Amidst the vines stands the venerable Château de Vinzel, now run by the third generation of the Monachon family. Two prestigious Grand Crus are produced from the gravelly soils of the château estate. One is made from the ubiquitous Chasselas, the other from Merlot grapes. A real Vaudois speciality awaits us in Au Coeur de La Côte restaurant in the village. The deep-fried cheese ball served there is called Malakoff and tastes great with the local Chasselas.

If you like hiking, you can walk for hours from Vinzel in the direction of Lausanne, surrounded by vines. Vineyard village follows vineyard village – from Rolle via Saint-Prex and Tolochenaz to Morges. Here, you should definitely plan a visit to the Domaine Henri Cruchon, one of the best producers in the region. From Morges, it's not far to Crissier, where you'll find one of Switzerland's best gourmet restaurants, L'Hôtel de Ville. Franck Giovannini's creations are unique and a real culinary experience. The taste and texture of the dishes are masterfully matched and offer star cuisine at the very highest level – the crowning glory of our day.

Sunday

Vaud wine history at Château d'Aigle, plus a visit to Bex, the home of Switzerland's most famous salt works and a fabulous restaurant.

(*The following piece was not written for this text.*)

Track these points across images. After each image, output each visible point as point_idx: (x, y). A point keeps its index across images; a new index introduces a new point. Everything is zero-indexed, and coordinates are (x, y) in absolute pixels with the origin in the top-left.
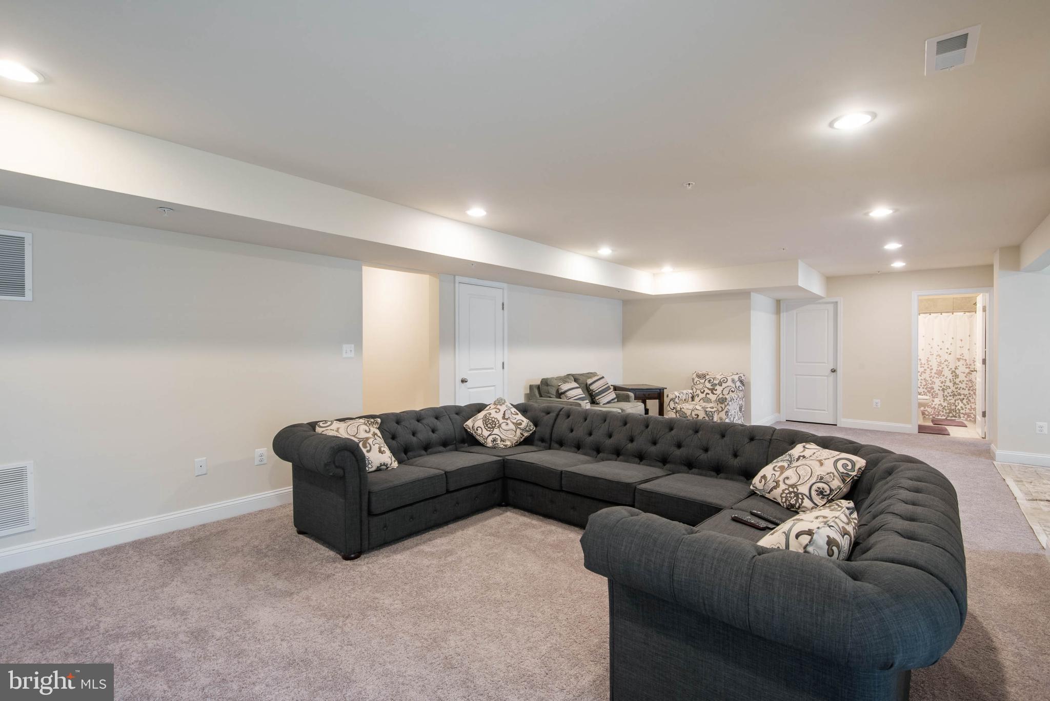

For our last night in Vaud, we check into the luxurious Chalet RoyAlp Hôtel & Spa. An oasis of calm in the heart of the spa town of Villars-sur-Ollon, southeast of Lake Geneva. From here you can reach the wine region of Chablais in half an hour, home of the legendary Chasselas Aigle les Murailles, which can confidently be called the most famous wine in Switzerland. Numerous wine cellars are worth visiting. First and foremost is Henri Badoux SA, which presses the famous Aigle les Murailles or Eidechsli-Wy, as it is affectionately called by the Swiss.

To the east of the village rises the iconic Château d'Aigle, an 11th century castle that now houses a wine museum. Right next to the castle is the restaurant La Pinte du Paradis restaurant – in addition to first-class bistro cuisine, you will find a large selection of regional wines here. It is perfect for a short refreshment stop. We continue to Ollon, where we pay a visit to the talented winemaker Bernard Cavé. Cavé, a master of finesse-rich, profound wines, cultivates various prestigious vineyards in Ollon as well as Aigle. His Chasselas, vinified in amphorae among other vessels, reveal a new dimension to the variety.

Further south in Bex is probably the best-known salt works in Switzerland. Craftsmanship is a big part of salt production here to this day. This is especially true in the production of Fleur des Alpes, a gourmet salt of the Swiss Alps, which is reminiscent of fleur de sel in its structure. For this salt, the salt-laden water is conveyed to evaporation vats. Fragile crystals form on the surface and gradually settle at the bottom of the basins and are then harvested by hand. For gourmets, a visit afterwards to the restaurant Le Café Suisse, also in Bex, is a must. Playful and fresh describes not only the annually changing interior of Café Suisse, but also the extravagant cooking style of young star chef Marie Robert. She cooks her way into many gourmets' hearts with her extremely creative compositions and fairytale presentation.